Les femmes prennent de la place dans les albums de Largo, plus que les hommes non ?

Hum, je ne sais pas, je crois qu’elles prennent autant de place que les hommes. Ce sont des personnages avec diverses carapaces physique et psychologique. Mais je ne fais jamais la différence entre l’un ou l’autre. Avant tout, je souhaite que le personnage existe, que le dialogue viennent compléter l’es attitudes. Le phrasé de Cochrane ne ressemble à aucun autre, par exemple. D’autres personnages ont eu de l’importance un temps avant de ne plus les utiliser. Mais je peux avoir de temps en temps l’envie de les ressortir, de les faire vivre à nouveau.

Mais ne vivent-ils pas indépendamment du papier ?

Ils ont tous une vie imaginaire… dans la tête du lecteur, avant tout. Et ce n’est pas anodin quand on s’apprête à ramener un personnage dans une case après dix ans d’absence. C’est durant ces toutes premières images que le lecteur fait revivre le personnage, qu’il se souvient. Ça a aussi l’avantage de ne pas avoir besoin de faire de mise en place. Comme dit le plat lyophilisé: on réhydrate et ça reprend vie.

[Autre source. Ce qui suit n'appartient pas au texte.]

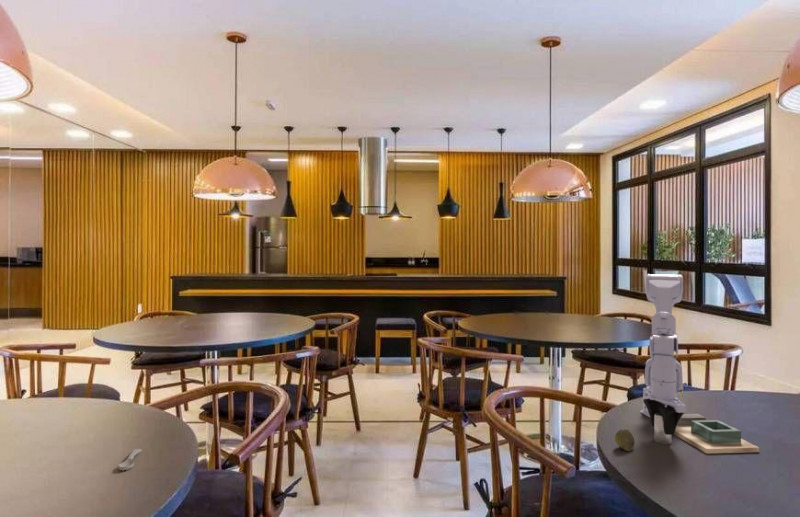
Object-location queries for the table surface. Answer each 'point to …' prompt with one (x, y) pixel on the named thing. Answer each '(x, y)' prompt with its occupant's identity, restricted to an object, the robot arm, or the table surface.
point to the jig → (711, 435)
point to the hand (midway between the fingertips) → (662, 430)
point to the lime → (625, 439)
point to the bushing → (660, 430)
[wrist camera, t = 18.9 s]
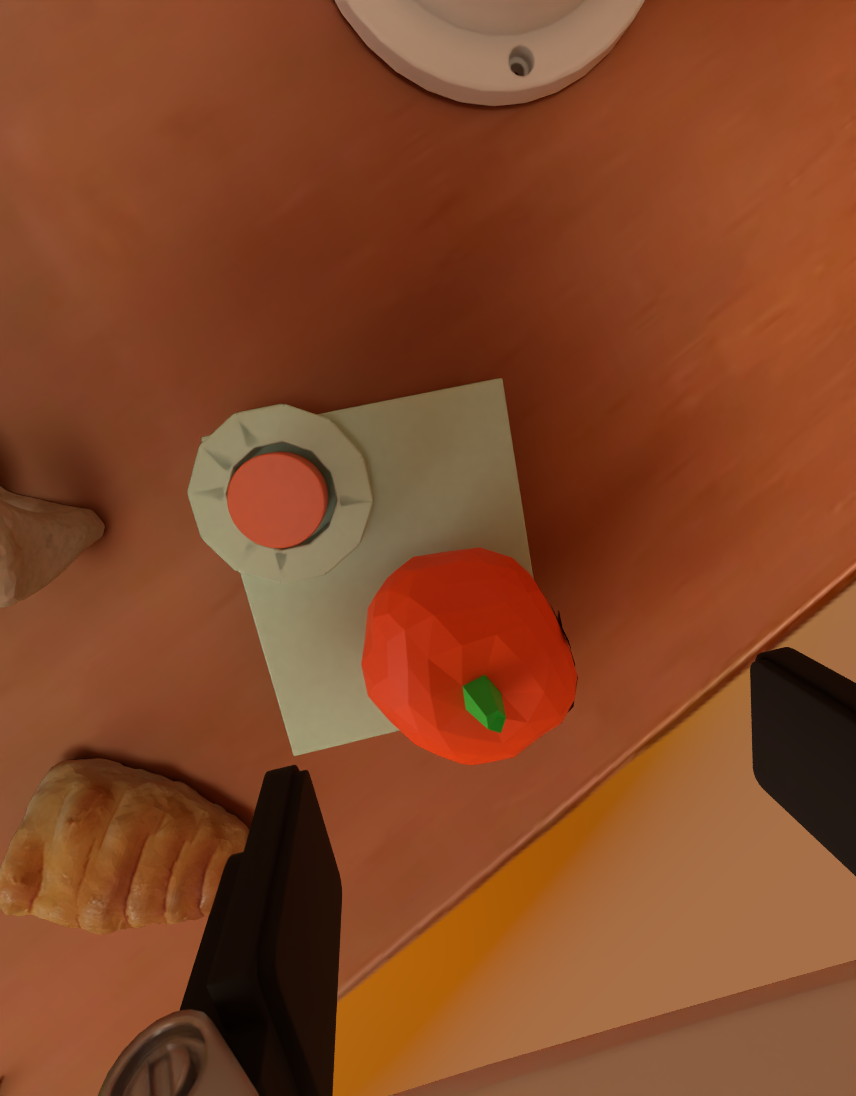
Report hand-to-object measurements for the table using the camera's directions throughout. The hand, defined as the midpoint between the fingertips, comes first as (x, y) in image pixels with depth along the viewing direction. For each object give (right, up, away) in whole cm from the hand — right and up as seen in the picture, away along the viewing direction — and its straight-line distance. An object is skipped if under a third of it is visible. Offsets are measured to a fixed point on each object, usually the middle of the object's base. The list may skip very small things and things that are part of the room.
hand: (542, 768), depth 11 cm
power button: (-7, +6, +7) cm, 12 cm away
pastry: (-15, -8, +13) cm, 21 cm away
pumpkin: (-1, +1, +10) cm, 11 cm away
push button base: (-4, +4, +11) cm, 13 cm away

Comme Dominica Leone qu’on n’avait plu vu depuis Voir Venise…

 

 

 

 

© Giacometti/Francq

 

Et sur un album de 46 planches, cela permet de gagner de la place…

… pour mettre tous les nouveaux personnages en place. Ça prend de la lace. Dans le prochain tome, je passe beaucoup de temps à planter le décor. Ce sera un nouvel univers pour Largo… et les lecteurs. Il faut révéler les personnages pour ce qu’ils sont… profondément et définitivement. Dans Voir Venise, c’était lent, il y avait peu d’action.

Mais il y a de l’aventure aussi.

J’ai toujours aimé ça, c’est ce qui m’a orienté vers la BD, à la lecture des Bob Morane. Mais aussi de Jules Verne. Je les lisais silencieusement, ça m’a fort marqué.

 

 

 

 

© Giacometti/Francq/Denoulet chez Dupuis

 

Vous êtes également pilote d’hélicoptère, ça aide à la mise en image ?

Pour les prises de vue aérienne, je fais des photos, du coup je ne pilote pas, forcément.

 

 

 

 

© Giacometti/Francq/Guillo chez Dupuis

 

C’est toujours mieux.

Par contre, cela facilite la mise en scène des séquences d’action. Comme dans Mer Noire et Colère Rouge, avec une scène que Jean Van Hamme avait écrit et que j’ai reprise plus tard. Les hélicoptères sont tous identiques. Ce qui change, c’est leur mise en marche, du coup je me renseigne.

J’ai l’impression que vous n’êtes pas du genre à vous documenter sur Wikipedia.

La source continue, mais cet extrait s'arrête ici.